Another key concern for pension planners is surging inflation. Levels currently sit at 30-year highs, with figures expected to reach as high as 7% in April – a concerning prospect for Britons, and one which poses a significant threat to the spending power of their savings for retirement. Such is the danger that 50% of wealthier pension planners consider this as a major risk to their retirement strategy.

Given the considerable obstacles that retirement planners face under the current economic circumstances, one would expect to see many turning to qualified advisers and wealth managers before making any drastic changes to their strategy. However, this is not the case.

The value of professional advice

As things currently stand, just 32% of pension investors have sought advice from an independent financial adviser about their retirement investment strategy. Even fewer (25%) have consulted a wealth manager.

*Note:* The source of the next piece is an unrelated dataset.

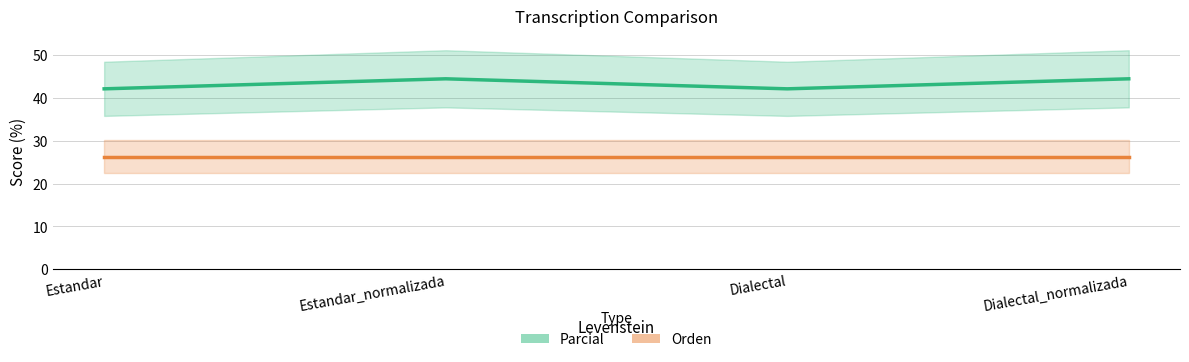

True or false: Parcial and Orden intersect in this chart.

False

Given the fact that all investments come with an element of risk even at the best of times, pension investors face a unique set of difficulties during the pandemic. As such, these research findings are very concerning indeed – even the most seasoned investors are vulnerable to making rash decisions, which could be detrimental later down the line.

Consequently, more must be done to ensure that pension planners are seeking the appropriate counsel before making any important decisions about their retirement strategy. Advisers and wealth managers, for example, can provide extremely valuable insights which could save individuals from making any ill-advised decisions about their finances.

Considering a person’s risk appetite by weighing any investment opportunities against an individual’s financial commitments and capacity for loss, for example, can be a great help in providing retirement planners with some piece of mind. In truth, not all risks are created equally; should an investment perform poorly, one person’s capacity to take a loss may look very different to another individual’s ability to weather market fluctuations. This is something that shouldn’t be understated, as an IFA or wealth manager will be able to consider exactly which assets and investments would be the most appropriate, based on a varying set of financial circumstances.

Likewise, advisers and wealth managers should be fully transparent with their clients about any potential shocks to the financial markets – for example, news that inflation has risen sharply, or rising interest rates – which may affect their investments, as well as the actions taken to counter these events. Again, this should give retirement savers some reassurance that they needn’t make any drastic decisions unaided or follow through with knee-jerk response to a potentially temporary problem. This ensures that people have the best chance at securing the best returns possible, no matter the economic landscape.

In short, pension planners have plenty to gain by expanding their investment portfolios to help them achieve a stronger retirement outcome. However, it is vital that they do so with an adviser or wealth manager at their side – doing so could just save them from making detrimental investments and boost their chances of a lucrative retirement.